Go read up on dementia. All those college classes you took didn't cover this topic (nor did any of mine, neither degree - I had to learn by looking it up and reading about it when mom started down this "path." It WAS enlightening...)
If something doesn't look right, call an ambulance...
i have POA for my dad and not guardianship. He was the same way- resistant to help, and he never wants to see a doctor. He’s fully incontinent and sits in his dirty clothes. I told him if he didn’t allow me or his aide (who just started 3 days a week) to change him, then APS would send him to a NH.
It is a tough situation, but the law states that senior citizens are allowed to make their own decisions no matter how poor their choices may be. You can’t force anyone to live the way you want them to. I had to let go of that idea.....

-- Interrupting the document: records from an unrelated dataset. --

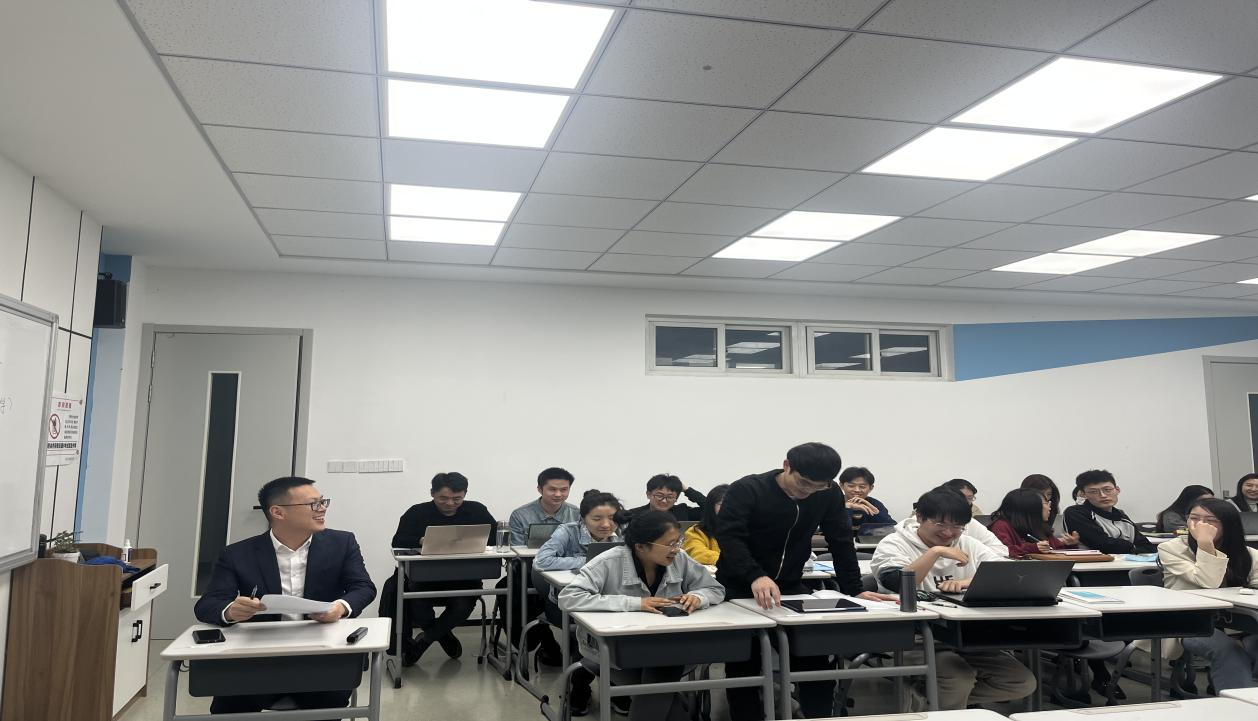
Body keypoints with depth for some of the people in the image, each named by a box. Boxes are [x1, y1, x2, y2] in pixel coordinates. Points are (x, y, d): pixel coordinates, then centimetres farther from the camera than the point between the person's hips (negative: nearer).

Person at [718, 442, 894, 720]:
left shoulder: (829, 494, -6)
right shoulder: (746, 490, -20)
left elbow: (841, 542, -2)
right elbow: (730, 538, -31)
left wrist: (854, 591, -12)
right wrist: (756, 577, -47)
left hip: (791, 588, 4)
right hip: (740, 590, -3)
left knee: (817, 661, -3)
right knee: (744, 669, 0)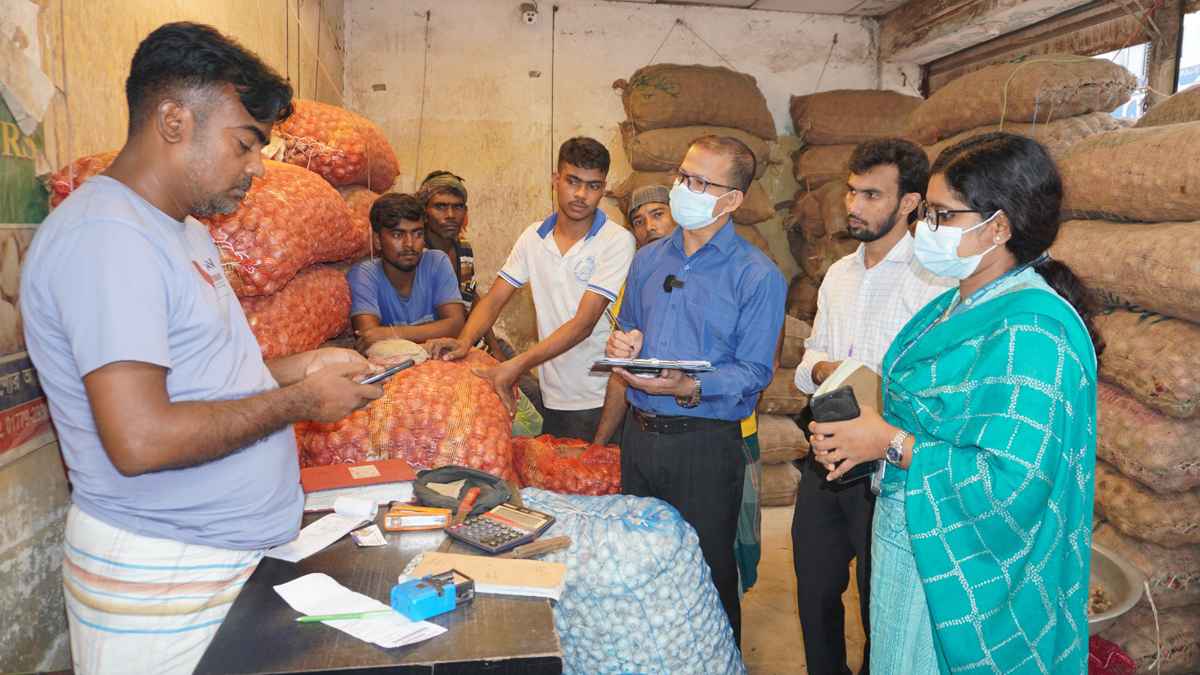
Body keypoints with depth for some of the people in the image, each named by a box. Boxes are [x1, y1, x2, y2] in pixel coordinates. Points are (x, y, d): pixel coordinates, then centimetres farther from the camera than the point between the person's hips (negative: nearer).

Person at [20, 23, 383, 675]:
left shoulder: (186, 230, 12)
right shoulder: (104, 235, -20)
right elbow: (140, 439, -28)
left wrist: (302, 366, 4)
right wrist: (297, 401, -17)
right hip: (158, 572, -9)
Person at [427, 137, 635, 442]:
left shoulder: (617, 241, -12)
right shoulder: (533, 237, 6)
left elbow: (584, 322, -19)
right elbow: (494, 298, 5)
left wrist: (517, 365, -27)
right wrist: (464, 341, -16)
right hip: (553, 398, 4)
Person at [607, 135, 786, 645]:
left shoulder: (757, 276, -10)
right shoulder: (648, 260, 8)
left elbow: (754, 372, -13)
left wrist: (689, 388, -28)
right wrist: (621, 346, -4)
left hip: (705, 444, -5)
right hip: (640, 432, 6)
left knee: (708, 572, 9)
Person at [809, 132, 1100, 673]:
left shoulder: (1030, 329, -24)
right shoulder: (950, 308, 5)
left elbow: (1012, 483, -28)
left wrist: (891, 444, -20)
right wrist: (860, 432, -1)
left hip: (959, 572, -8)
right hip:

I figure that if my dad gets an infection because he is sitting in wet clothes, then we will need to address the infection. It is heartbreaking to watch, and I completely understand that you will end up with a lot of laundry, steaming carpets three times a week, cleaning up after the mess, but if this is the way a senior chooses to live, then there’s really nothing you can force them to do unless you have guardianship.
You probably still need someone with Power of Attorney to handle her personal affairs.
I find it somewhat worrisome that you describe her as having “moderate to severe dementia”, then stating that she “won’t take help”, “won’t open the door” “won’t get out of her house” etc.
If the neurologist has given you a written statement about the dementia, you are certainly on solid ground to have her physically removed to a safer environment. Her condition indicates that she is no longer equipped to manage her own welfare.
Who writes checks for her bills, shops for her, addresses household concerns? Does that person have POA?
If you are attempting to find a peaceful resolution to her current circumstances it will tragically most likely not happen. The process of rescuing her may well incite a number of startling behaviors. You will need to make your mantra “safe, human needs met, protected”.
Check the admit policies of your local assited living and nursing homes. Many will accept new residents based on a letter from a MD that the person cannot live at home and take care of themselves. The place I got my parents in was like this. It was obvious to anyone they should not be home alone.
Does anyone have Power of Attorney for her? What concerns me is that since she owns her home, if you do put her in a facility and then need to sell her home and handle other financial obligations, you might run into roadblocks with all this if no one has power of attorney over her. You may need to get guardianship anyway.